There’s a little timing trick which can enhance returns on I Bonds and reduce the quarterly sacrifice of income in effect for the first five years. Any I Bonds bought up to the last day of the month earns income for the entire month. For that reason I Bond purchasers can get almost an entire month of added income.

I Bonds have had low inflation adjustments over much of the past decade before 2021 along with a 0.00 fixed rate. Inflation has been enough, however, that their return has beaten most Treasuries most of the time. They have generally trounced TIPS which often sold with negative fixed returns.

While I Bond annual purchases are limited to $10K plus up to $5K as part of your tax return, many I Bond investors – myself among them – have discovered the use of the Gift Box in the recent high rate period. This works by making a pair with a family member or close friend each of whom buys I Bonds in equal amount for the other. There is no limit on the amount although the amount has a $10K limit for each separate transaction. The one real constraint derives from the fact that Gift Box bonds must be “delivered” in the future, and cannot exceed the $10K annual limit. The “delivery” is in lieu of making an annual contribution. I will be watching closely for potential years of suitably low interest rates to have my Gift Box I Bonds “delivered” instead of making an annual purchase. I will write something on the subject if an opportunity occurs.

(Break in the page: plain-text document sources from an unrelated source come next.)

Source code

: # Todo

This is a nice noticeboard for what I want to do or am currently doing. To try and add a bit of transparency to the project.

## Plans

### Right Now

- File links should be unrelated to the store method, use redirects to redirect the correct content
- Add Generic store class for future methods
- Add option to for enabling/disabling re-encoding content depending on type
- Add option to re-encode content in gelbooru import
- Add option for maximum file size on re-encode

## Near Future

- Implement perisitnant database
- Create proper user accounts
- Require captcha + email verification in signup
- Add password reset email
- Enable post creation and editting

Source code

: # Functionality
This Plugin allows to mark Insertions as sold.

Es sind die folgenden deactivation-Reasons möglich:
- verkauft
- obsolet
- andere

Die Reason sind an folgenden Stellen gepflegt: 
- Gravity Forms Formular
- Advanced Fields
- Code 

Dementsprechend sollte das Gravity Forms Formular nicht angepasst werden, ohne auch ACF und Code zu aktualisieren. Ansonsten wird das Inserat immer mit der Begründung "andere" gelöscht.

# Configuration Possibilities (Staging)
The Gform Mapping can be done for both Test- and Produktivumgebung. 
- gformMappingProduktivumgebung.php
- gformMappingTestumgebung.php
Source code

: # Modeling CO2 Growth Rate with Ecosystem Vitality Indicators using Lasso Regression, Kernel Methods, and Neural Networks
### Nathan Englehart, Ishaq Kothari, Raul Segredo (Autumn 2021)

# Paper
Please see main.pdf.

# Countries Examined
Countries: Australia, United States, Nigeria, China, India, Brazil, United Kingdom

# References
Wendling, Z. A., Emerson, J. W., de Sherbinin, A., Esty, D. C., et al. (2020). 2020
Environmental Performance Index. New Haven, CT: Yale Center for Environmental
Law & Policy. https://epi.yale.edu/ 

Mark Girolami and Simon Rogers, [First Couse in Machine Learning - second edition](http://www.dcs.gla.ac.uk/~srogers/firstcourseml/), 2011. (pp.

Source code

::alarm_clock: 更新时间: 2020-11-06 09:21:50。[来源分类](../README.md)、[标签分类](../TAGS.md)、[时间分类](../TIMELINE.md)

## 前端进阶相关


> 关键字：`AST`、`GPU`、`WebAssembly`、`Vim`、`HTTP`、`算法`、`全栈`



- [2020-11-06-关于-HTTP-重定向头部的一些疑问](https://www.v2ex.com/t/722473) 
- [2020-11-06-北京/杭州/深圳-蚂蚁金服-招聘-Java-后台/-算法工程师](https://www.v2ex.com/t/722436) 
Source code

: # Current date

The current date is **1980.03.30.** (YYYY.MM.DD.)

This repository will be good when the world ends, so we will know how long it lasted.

The Major Advantages Of TIPs

You can buy up to $10 million of TIPS on TreasuryDirect. You can also buy as many as you want on the open market. You can buy them in tax-advantaged accounts in case you wish to avoid the “phantom tax” problem. You can sell at any time. Most brokerages offer TIPS on the secondary market. I notice them frequently in the fixed income section of my Vanguard brokerage account.

Now may be a good time to buy TIPS. Refer to the 10-year chart of TIPS real return fixed rate in the chart above.

The fixed rate for TIPS is now significantly higher than that of I Bonds at all maturities. All else aside, that advantage is important. There’s a reopening of the October TIPS auction on TreasuryDirect at 1 PM on December 22. If you have been hankering to add TIPS you should start paying attention to the likely yield and consider making a bid. There’s also the regular 10-year auction in January.

Conclusion: TIPS Or I Bonds?

Both.

Either.

Which you prefer will depend upon your temperament and your goals.

TIPS and I Bonds have many similarities but also quite a few differences. Both currently have major virtues as laid out above. TIPS have only been this attractive for a brief period in 2019, and unless rates in general turn around and resume an upward path the window of opportunity may close soon. You might commit part of the amount you would maximally commit to TIPS and hold the remainder in reserve. The ratio would depend upon your opinion of the direction in interest rates.

I Bonds may well continue to be attractive. My approach is to wait until April when the inflation return for the May 1 reset will be known. It will build upon what will be the backward looking six-month return of 3.24% combined with the six-month return through March. The fixed rate, currently 0.40%, will not be known for the October-March period until May 1. If the number comes in within the 4-5% area you might wish to buy your annual quota in April. I will write about it at the time. Meanwhile I will do my best as always to respond to all questions included in comments.